Saturn’s moons have long been of interest to scientists, particularly Titan with its enormous and significant atmosphere, but Enceladus’ chemical components are surprising because previously they’d only been found in comets. Cassini also measured surprisingly warm temperatures near the north pole. It doesn’t seem warm to us, but minus ninety-three degrees Celsius or minus a hundred and thirty-five Fahrenheit is tens of degrees warmer than scientists had expected. But it’s the liquid water that’s surprising, and those high temperatures near the surface make it likely that there’s liquid water not far below the surface.

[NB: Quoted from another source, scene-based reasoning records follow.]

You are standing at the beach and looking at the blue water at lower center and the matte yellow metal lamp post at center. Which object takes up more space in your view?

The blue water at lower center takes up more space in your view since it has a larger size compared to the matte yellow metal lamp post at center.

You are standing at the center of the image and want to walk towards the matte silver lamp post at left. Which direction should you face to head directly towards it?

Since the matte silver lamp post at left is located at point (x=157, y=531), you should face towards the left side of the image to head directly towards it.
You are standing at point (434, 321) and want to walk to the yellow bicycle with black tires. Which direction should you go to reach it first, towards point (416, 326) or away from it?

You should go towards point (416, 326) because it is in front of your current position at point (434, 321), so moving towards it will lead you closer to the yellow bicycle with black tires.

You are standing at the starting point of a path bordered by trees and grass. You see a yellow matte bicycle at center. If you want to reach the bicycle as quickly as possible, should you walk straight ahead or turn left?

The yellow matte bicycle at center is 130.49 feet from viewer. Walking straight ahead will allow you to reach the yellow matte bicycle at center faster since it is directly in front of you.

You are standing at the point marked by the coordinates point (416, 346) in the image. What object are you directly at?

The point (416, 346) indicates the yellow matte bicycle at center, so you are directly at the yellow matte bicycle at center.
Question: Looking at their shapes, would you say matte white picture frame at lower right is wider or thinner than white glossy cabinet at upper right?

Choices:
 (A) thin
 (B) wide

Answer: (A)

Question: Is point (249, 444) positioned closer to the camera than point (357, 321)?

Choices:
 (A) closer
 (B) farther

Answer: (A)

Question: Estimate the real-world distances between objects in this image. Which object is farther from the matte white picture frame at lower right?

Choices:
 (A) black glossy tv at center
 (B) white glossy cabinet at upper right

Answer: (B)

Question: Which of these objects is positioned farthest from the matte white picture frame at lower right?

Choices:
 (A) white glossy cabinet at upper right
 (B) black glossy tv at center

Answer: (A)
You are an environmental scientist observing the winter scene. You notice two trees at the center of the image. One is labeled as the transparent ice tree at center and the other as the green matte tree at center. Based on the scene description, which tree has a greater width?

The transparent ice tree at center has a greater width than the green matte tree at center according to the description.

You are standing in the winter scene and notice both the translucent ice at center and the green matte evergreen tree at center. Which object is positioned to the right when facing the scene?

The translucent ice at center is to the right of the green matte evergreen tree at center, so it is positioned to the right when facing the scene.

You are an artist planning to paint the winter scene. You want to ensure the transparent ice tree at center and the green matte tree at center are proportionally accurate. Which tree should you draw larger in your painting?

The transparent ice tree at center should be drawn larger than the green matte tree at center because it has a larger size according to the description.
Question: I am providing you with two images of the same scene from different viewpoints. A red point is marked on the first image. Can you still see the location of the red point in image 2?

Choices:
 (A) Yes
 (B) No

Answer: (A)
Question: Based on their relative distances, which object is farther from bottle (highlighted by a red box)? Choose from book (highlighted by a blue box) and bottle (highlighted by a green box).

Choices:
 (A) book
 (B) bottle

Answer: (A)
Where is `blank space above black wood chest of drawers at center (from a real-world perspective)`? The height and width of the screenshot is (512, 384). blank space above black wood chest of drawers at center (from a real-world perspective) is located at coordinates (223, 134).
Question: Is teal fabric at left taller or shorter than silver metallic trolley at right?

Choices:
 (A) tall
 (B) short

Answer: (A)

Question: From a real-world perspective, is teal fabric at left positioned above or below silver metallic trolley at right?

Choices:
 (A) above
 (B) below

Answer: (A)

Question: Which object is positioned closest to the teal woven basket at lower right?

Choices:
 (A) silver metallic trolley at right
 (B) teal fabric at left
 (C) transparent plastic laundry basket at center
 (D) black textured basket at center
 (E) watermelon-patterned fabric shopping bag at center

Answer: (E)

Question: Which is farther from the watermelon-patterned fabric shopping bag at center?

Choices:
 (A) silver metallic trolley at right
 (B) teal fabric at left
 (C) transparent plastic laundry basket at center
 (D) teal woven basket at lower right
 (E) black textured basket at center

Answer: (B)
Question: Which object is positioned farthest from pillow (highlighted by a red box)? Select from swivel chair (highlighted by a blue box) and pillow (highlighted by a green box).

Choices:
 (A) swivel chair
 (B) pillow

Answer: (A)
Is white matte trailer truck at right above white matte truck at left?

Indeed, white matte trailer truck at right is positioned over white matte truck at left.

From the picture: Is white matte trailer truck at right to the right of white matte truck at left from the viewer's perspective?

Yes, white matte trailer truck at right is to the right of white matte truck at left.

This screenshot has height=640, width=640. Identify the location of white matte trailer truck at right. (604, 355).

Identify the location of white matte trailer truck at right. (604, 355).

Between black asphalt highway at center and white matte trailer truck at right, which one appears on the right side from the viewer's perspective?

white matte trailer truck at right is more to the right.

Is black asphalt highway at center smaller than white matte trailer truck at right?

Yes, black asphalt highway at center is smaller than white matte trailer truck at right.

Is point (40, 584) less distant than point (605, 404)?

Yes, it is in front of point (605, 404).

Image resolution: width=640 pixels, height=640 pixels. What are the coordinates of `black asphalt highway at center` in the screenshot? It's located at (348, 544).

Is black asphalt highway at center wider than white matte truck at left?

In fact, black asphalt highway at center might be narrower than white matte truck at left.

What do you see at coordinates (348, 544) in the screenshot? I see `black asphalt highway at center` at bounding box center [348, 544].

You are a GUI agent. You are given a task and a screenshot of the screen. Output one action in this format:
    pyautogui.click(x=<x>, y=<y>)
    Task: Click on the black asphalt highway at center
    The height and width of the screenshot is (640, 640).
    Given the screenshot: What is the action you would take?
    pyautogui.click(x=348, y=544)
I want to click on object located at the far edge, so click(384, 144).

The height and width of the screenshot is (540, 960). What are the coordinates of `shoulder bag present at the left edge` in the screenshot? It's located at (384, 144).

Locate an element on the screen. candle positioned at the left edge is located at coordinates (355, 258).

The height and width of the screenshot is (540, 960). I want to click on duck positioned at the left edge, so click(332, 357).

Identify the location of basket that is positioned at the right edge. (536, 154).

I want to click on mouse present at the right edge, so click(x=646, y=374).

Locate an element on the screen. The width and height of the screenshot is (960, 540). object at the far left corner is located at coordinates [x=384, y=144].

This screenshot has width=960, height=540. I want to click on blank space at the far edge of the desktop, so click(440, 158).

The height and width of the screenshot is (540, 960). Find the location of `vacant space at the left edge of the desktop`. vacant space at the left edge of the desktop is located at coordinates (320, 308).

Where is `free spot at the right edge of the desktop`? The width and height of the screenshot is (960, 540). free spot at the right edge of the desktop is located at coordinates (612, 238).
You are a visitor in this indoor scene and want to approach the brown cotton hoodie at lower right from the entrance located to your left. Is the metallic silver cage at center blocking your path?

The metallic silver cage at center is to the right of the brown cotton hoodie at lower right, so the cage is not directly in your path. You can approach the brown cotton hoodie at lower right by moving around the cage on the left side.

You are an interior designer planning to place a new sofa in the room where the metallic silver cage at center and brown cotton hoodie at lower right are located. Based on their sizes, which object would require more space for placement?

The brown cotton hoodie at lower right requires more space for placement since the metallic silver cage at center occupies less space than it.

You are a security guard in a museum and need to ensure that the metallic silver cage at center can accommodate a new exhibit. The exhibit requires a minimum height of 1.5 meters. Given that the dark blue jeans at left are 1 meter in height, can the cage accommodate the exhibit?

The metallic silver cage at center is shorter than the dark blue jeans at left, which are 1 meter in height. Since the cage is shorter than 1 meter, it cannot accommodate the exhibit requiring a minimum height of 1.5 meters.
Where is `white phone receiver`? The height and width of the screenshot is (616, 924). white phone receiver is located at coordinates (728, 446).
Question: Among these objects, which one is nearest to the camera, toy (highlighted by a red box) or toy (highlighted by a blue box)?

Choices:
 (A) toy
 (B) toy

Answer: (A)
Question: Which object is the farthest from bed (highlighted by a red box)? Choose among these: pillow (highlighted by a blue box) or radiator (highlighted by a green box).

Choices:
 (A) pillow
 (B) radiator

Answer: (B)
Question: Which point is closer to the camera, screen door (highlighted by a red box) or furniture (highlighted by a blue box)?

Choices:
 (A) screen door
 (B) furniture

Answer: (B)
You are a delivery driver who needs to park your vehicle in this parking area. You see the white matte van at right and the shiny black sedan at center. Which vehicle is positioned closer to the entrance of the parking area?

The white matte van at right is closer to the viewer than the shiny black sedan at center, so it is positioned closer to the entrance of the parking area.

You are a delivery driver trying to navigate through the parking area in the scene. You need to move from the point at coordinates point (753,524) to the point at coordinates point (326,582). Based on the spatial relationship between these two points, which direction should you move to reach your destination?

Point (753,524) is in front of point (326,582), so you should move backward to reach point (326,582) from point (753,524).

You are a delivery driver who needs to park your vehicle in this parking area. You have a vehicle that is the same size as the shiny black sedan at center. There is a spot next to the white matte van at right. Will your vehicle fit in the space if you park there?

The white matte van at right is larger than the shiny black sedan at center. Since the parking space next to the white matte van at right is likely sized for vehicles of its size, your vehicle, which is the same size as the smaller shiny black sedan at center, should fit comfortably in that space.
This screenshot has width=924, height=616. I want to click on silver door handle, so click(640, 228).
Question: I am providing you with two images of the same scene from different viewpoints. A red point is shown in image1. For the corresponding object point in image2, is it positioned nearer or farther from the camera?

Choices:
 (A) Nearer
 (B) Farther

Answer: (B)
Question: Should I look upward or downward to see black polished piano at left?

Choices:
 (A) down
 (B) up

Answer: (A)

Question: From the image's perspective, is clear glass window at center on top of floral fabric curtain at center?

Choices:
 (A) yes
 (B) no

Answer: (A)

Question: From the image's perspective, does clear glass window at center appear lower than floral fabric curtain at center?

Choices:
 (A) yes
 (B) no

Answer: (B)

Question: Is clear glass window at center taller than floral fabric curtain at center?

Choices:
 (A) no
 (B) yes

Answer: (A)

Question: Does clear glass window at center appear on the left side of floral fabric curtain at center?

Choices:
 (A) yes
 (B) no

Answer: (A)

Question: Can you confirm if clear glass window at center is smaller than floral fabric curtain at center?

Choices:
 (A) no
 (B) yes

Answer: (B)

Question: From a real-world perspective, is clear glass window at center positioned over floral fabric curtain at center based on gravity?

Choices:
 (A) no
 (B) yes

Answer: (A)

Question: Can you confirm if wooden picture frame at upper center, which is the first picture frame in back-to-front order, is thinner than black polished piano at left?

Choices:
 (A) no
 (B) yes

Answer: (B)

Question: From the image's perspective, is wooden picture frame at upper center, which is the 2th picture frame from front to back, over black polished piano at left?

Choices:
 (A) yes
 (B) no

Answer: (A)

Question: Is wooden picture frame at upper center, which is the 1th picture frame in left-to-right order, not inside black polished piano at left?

There you have it. In the frigid depths of the outer Solar System, ranging from a large moon Titan to a tiny moon Enceladus, we have liquid water. We also have organic material, and we have energy: all the ingredients necessary for microbial life. Now, we just need a few billion dollars in NASA’s budget to send spacecraft out there with instruments that can make the careful measurements needed to be sure, and that’s at least a decade or more away. Astrobiology is not a subject for those in need of instant gratification.